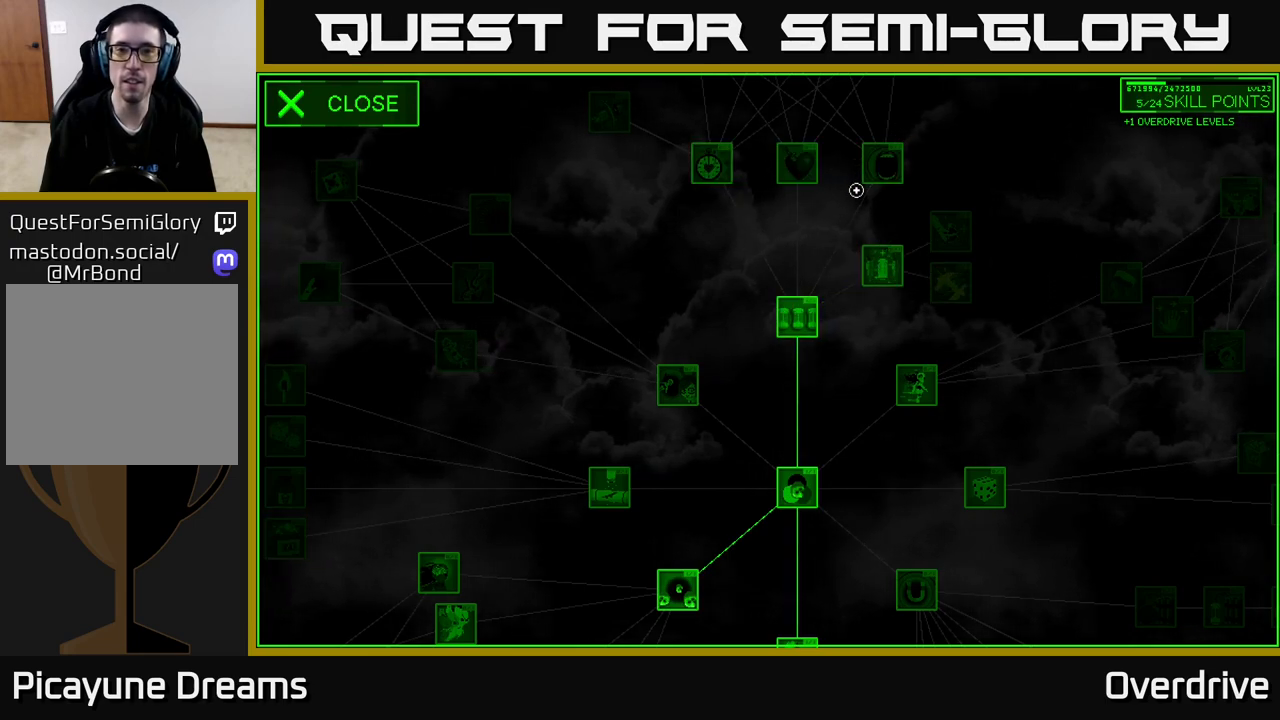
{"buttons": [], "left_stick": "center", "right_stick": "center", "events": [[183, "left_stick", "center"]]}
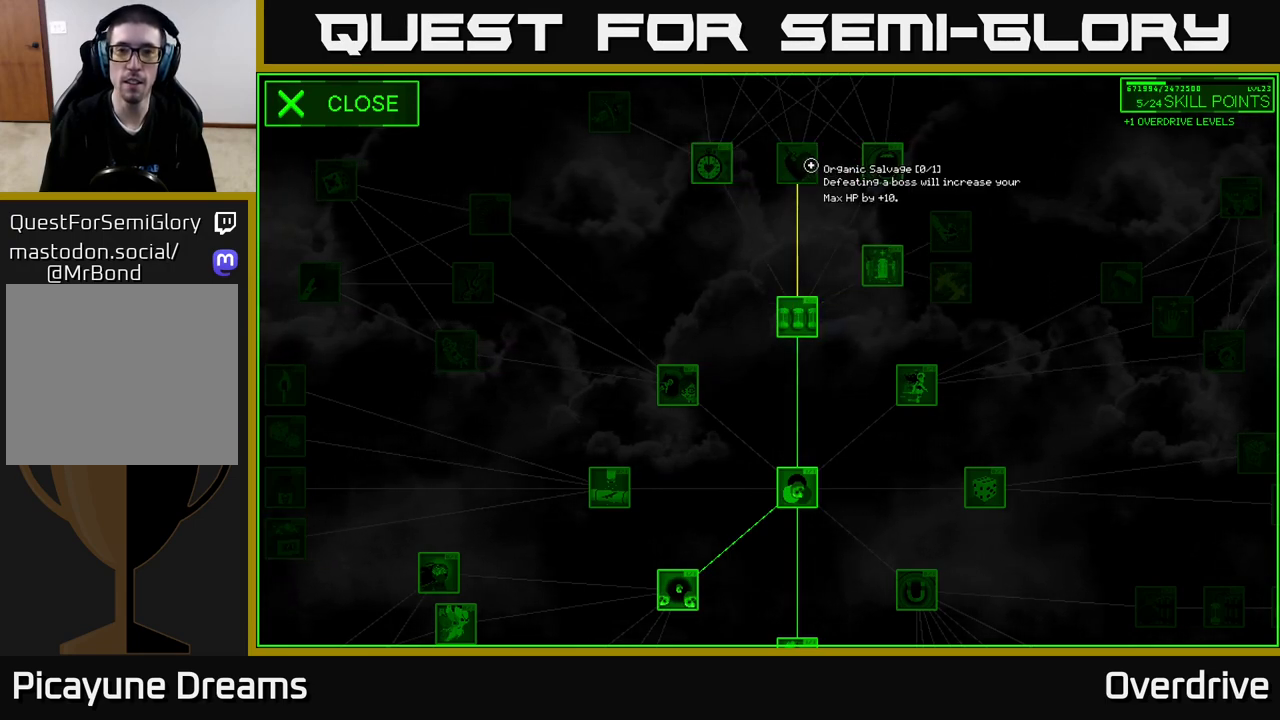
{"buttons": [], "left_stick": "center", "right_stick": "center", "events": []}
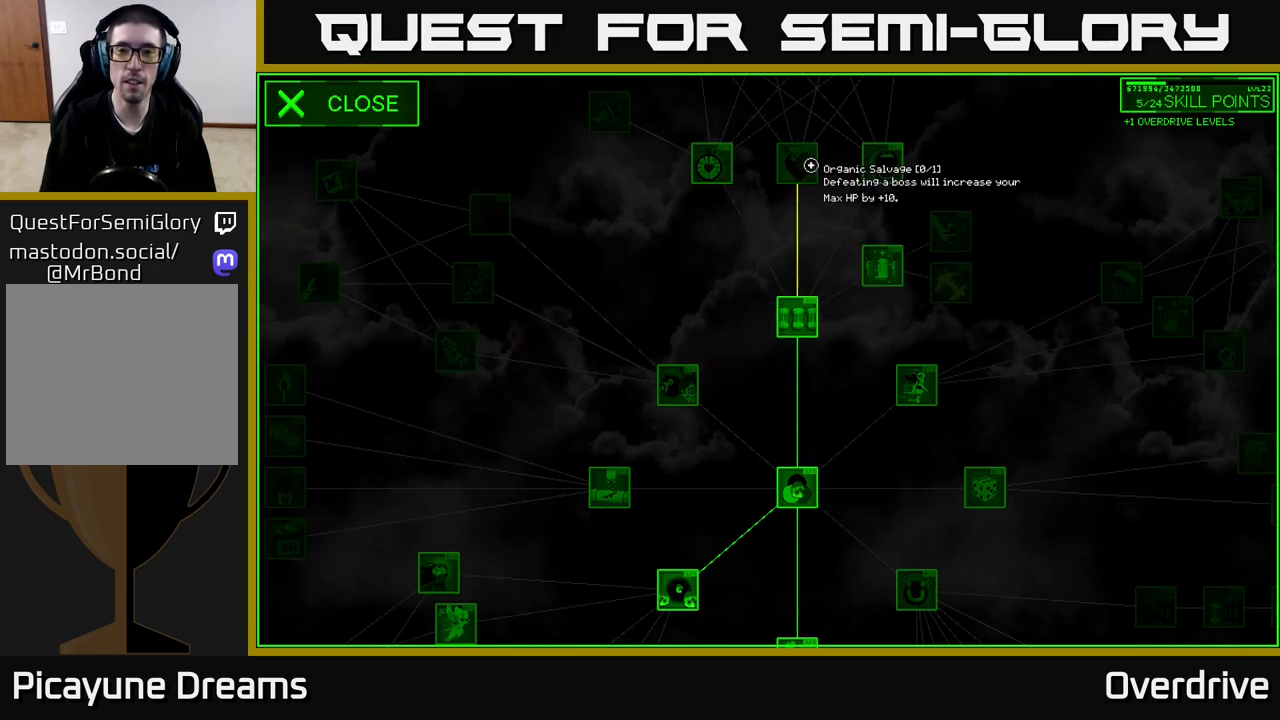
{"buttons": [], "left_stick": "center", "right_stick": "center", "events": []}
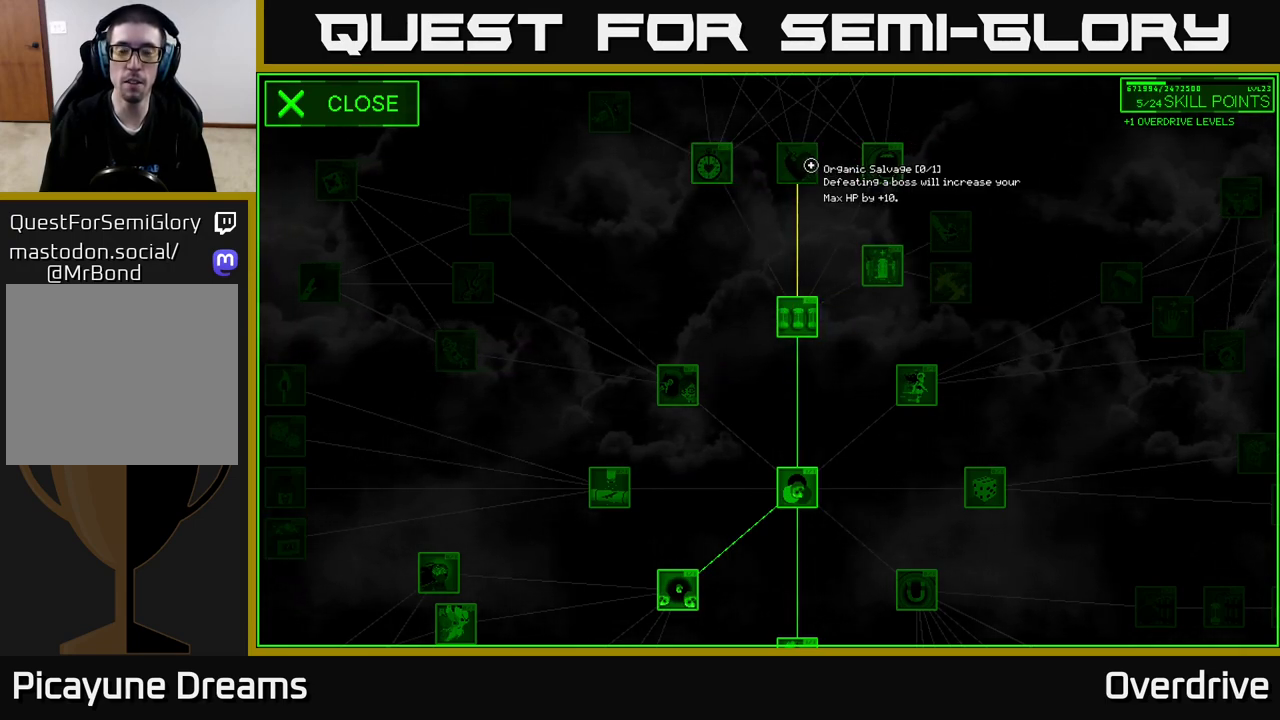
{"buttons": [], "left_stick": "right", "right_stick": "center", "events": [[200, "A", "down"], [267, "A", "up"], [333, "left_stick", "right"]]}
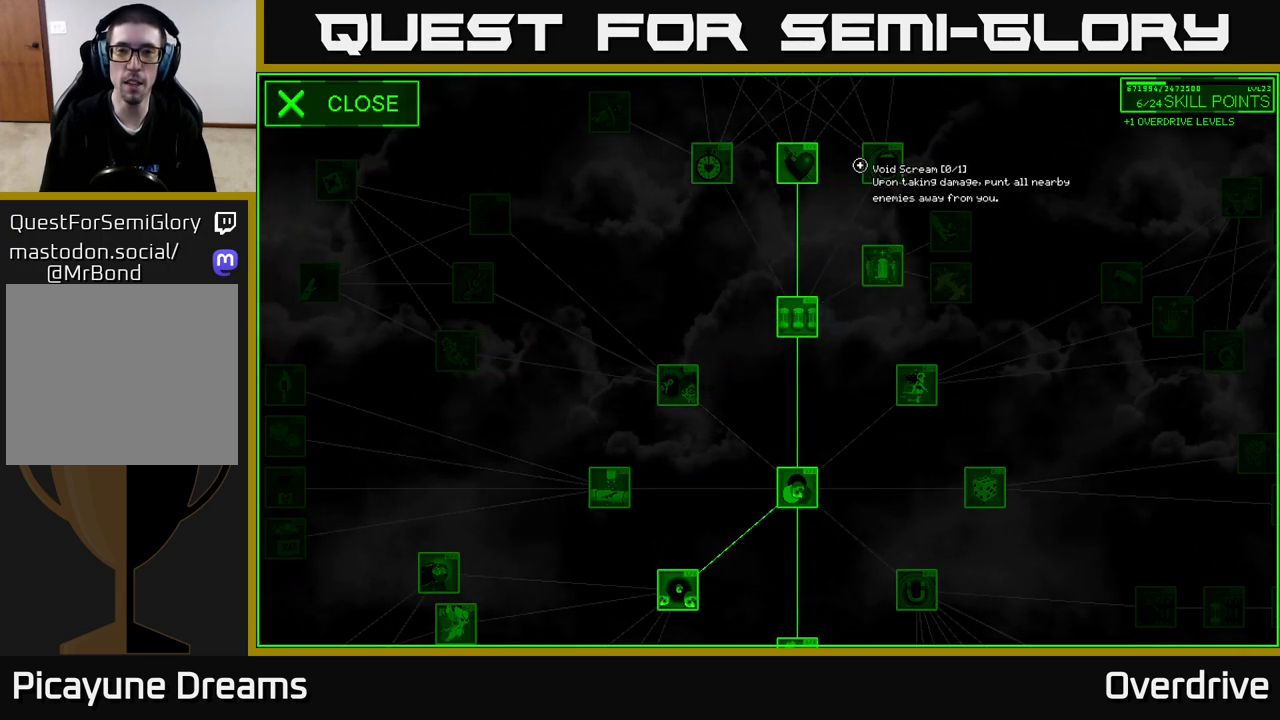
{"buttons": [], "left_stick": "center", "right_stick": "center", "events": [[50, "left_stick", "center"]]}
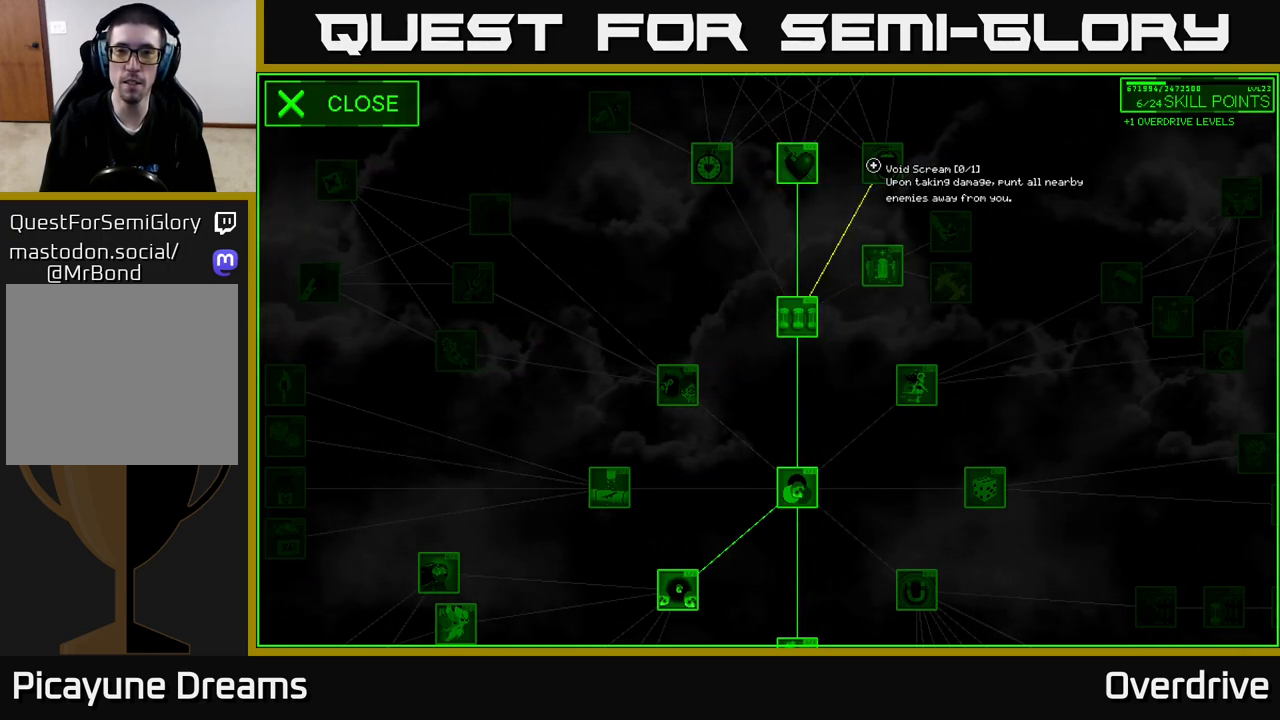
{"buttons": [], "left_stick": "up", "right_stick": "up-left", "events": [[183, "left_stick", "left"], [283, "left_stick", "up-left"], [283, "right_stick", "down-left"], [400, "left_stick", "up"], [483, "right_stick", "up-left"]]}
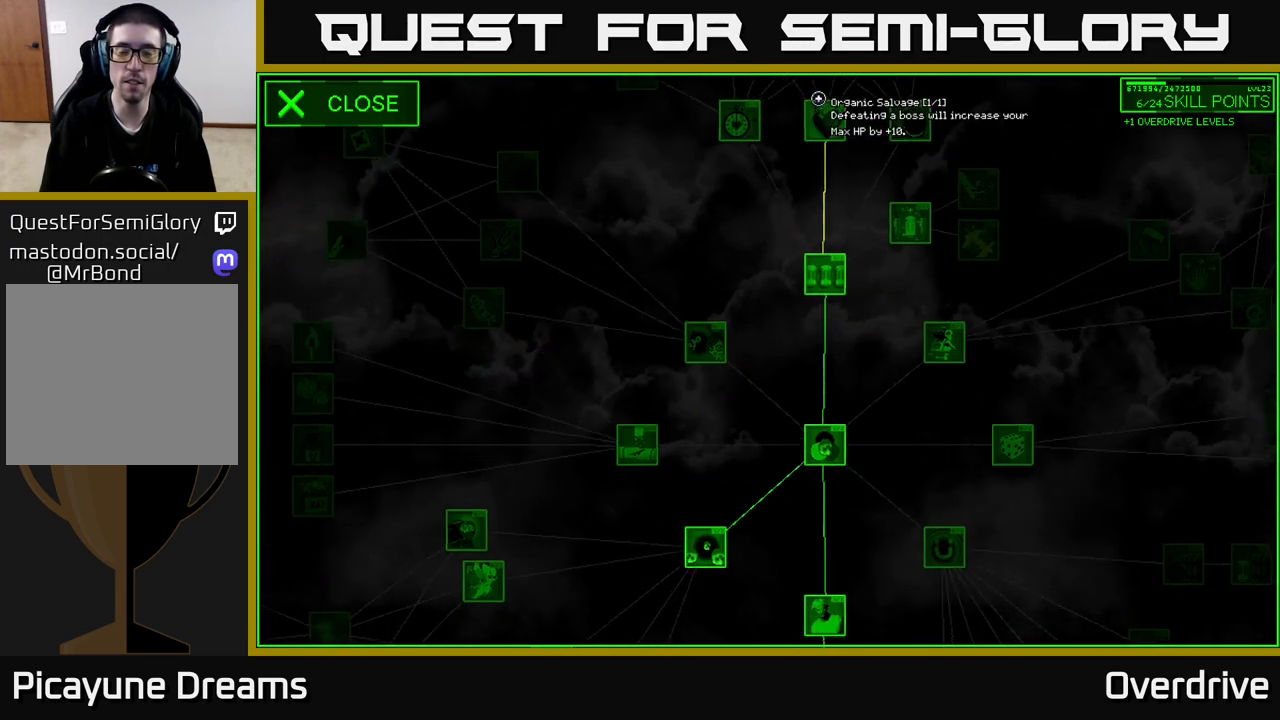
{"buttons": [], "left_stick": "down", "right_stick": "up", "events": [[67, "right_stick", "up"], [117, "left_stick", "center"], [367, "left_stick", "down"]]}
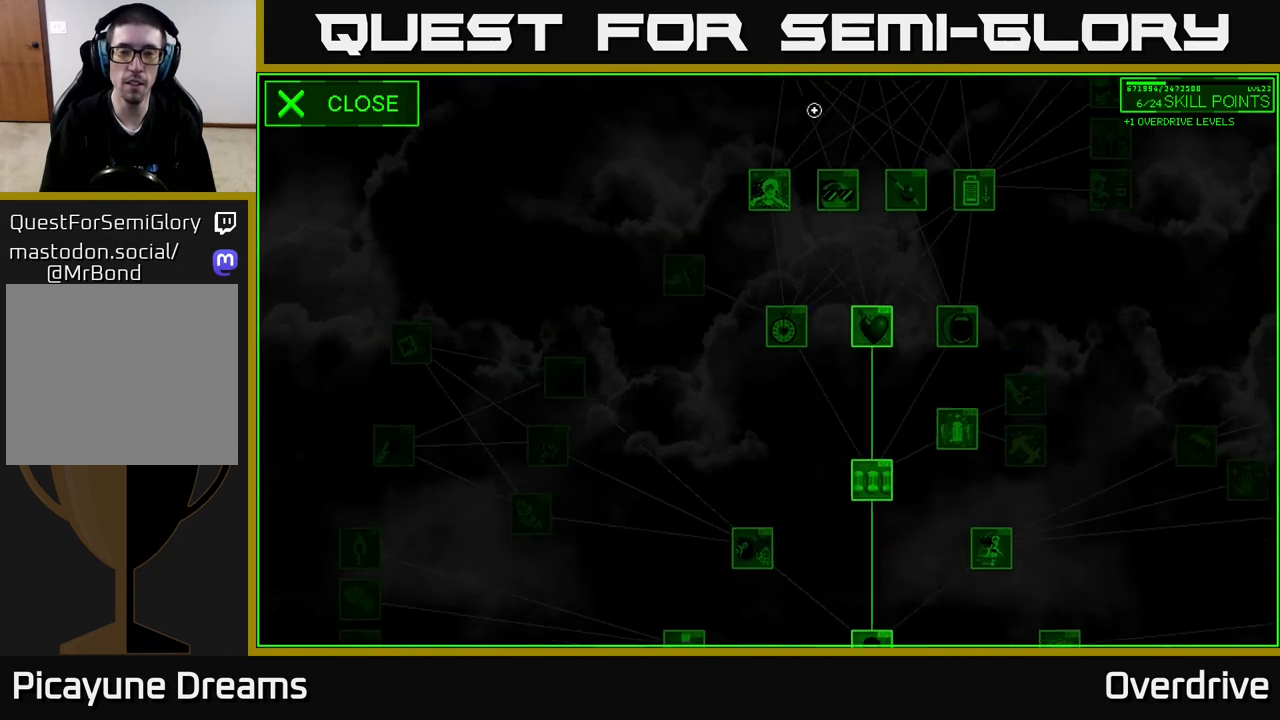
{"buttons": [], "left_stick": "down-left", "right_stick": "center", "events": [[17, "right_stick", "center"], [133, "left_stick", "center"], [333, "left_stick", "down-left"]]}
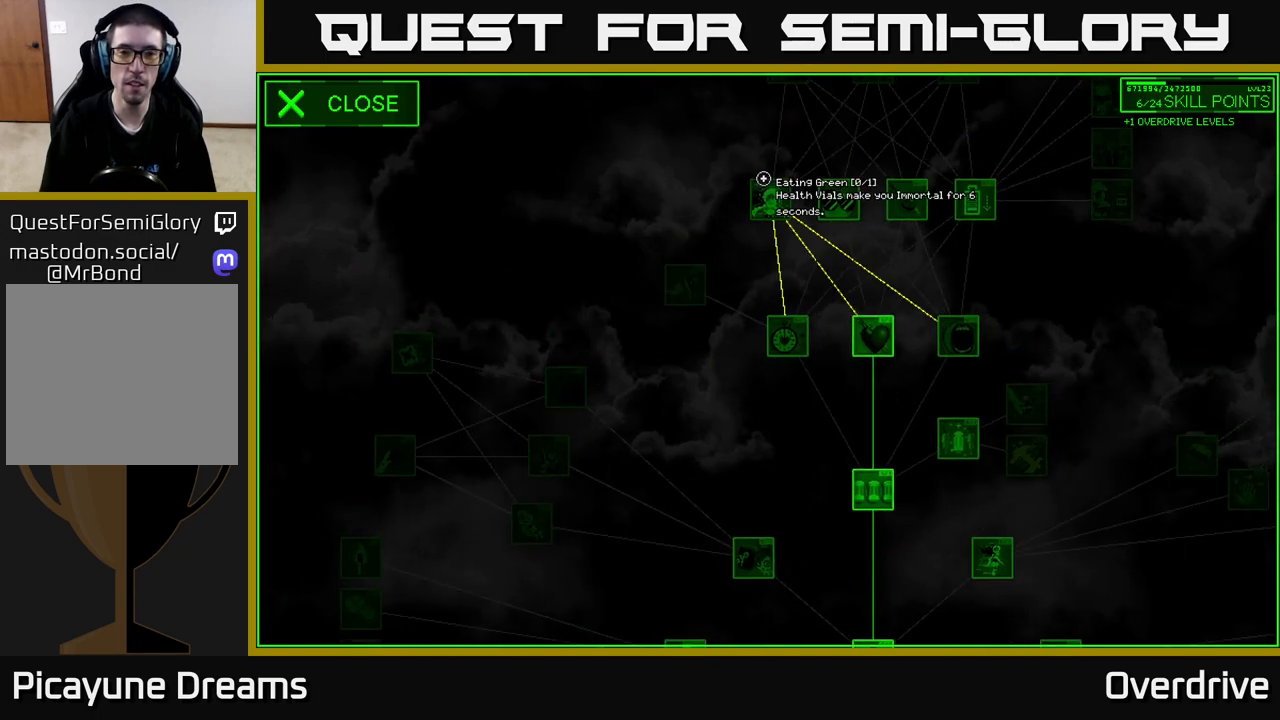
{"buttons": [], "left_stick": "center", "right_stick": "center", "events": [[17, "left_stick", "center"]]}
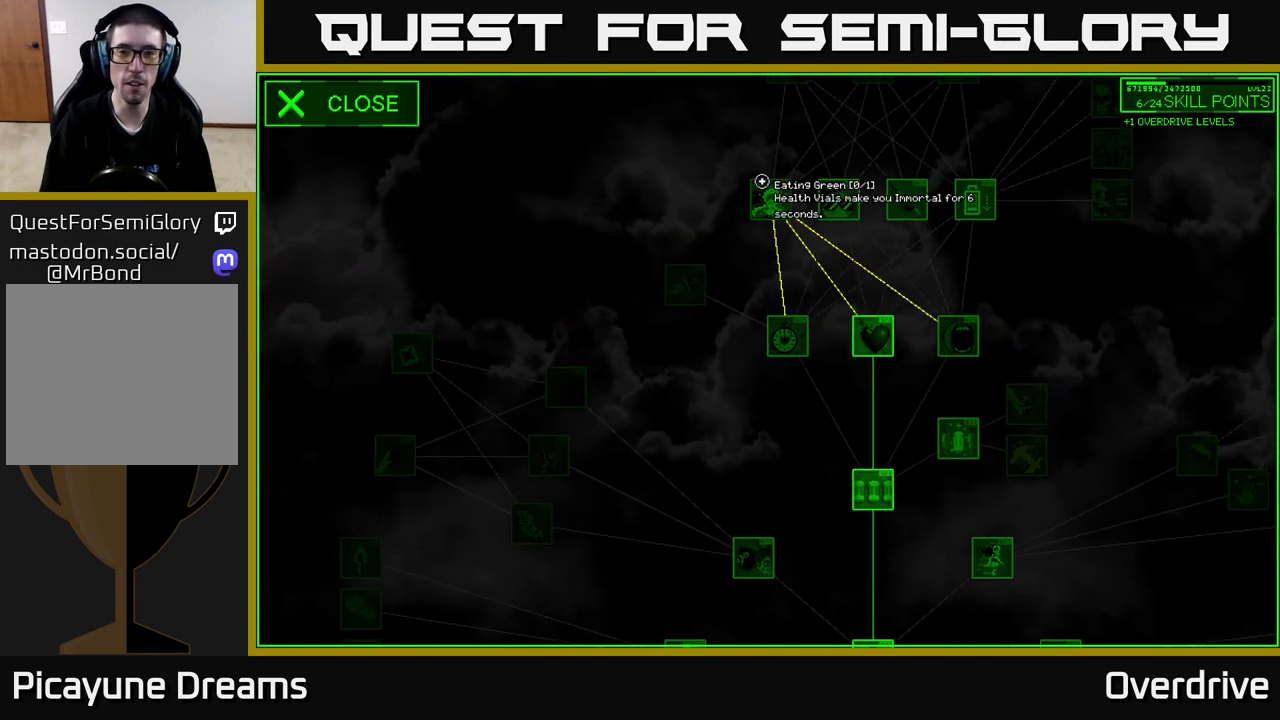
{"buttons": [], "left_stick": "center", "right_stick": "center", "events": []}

-------------------------

> TASK INSTRUCTIONS:
Copy out all the data exactly. No images belong in the copy.

> EXERCISE ANSWER:
{"buttons": [], "left_stick": "center", "right_stick": "center", "events": [[183, "left_stick", "center"]]}
{"buttons": [], "left_stick": "center", "right_stick": "center", "events": []}
{"buttons": [], "left_stick": "center", "right_stick": "center", "events": []}
{"buttons": [], "left_stick": "right", "right_stick": "center", "events": [[200, "A", "down"], [267, "A", "up"], [333, "left_stick", "right"]]}
{"buttons": [], "left_stick": "center", "right_stick": "center", "events": [[50, "left_stick", "center"]]}
{"buttons": [], "left_stick": "up", "right_stick": "up-left", "events": [[183, "left_stick", "left"], [283, "left_stick", "up-left"], [283, "right_stick", "down-left"], [400, "left_stick", "up"], [483, "right_stick", "up-left"]]}
{"buttons": [], "left_stick": "down", "right_stick": "up", "events": [[67, "right_stick", "up"], [117, "left_stick", "center"], [367, "left_stick", "down"]]}
{"buttons": [], "left_stick": "down-left", "right_stick": "center", "events": [[17, "right_stick", "center"], [133, "left_stick", "center"], [333, "left_stick", "down-left"]]}
{"buttons": [], "left_stick": "center", "right_stick": "center", "events": [[17, "left_stick", "center"]]}
{"buttons": [], "left_stick": "center", "right_stick": "center", "events": []}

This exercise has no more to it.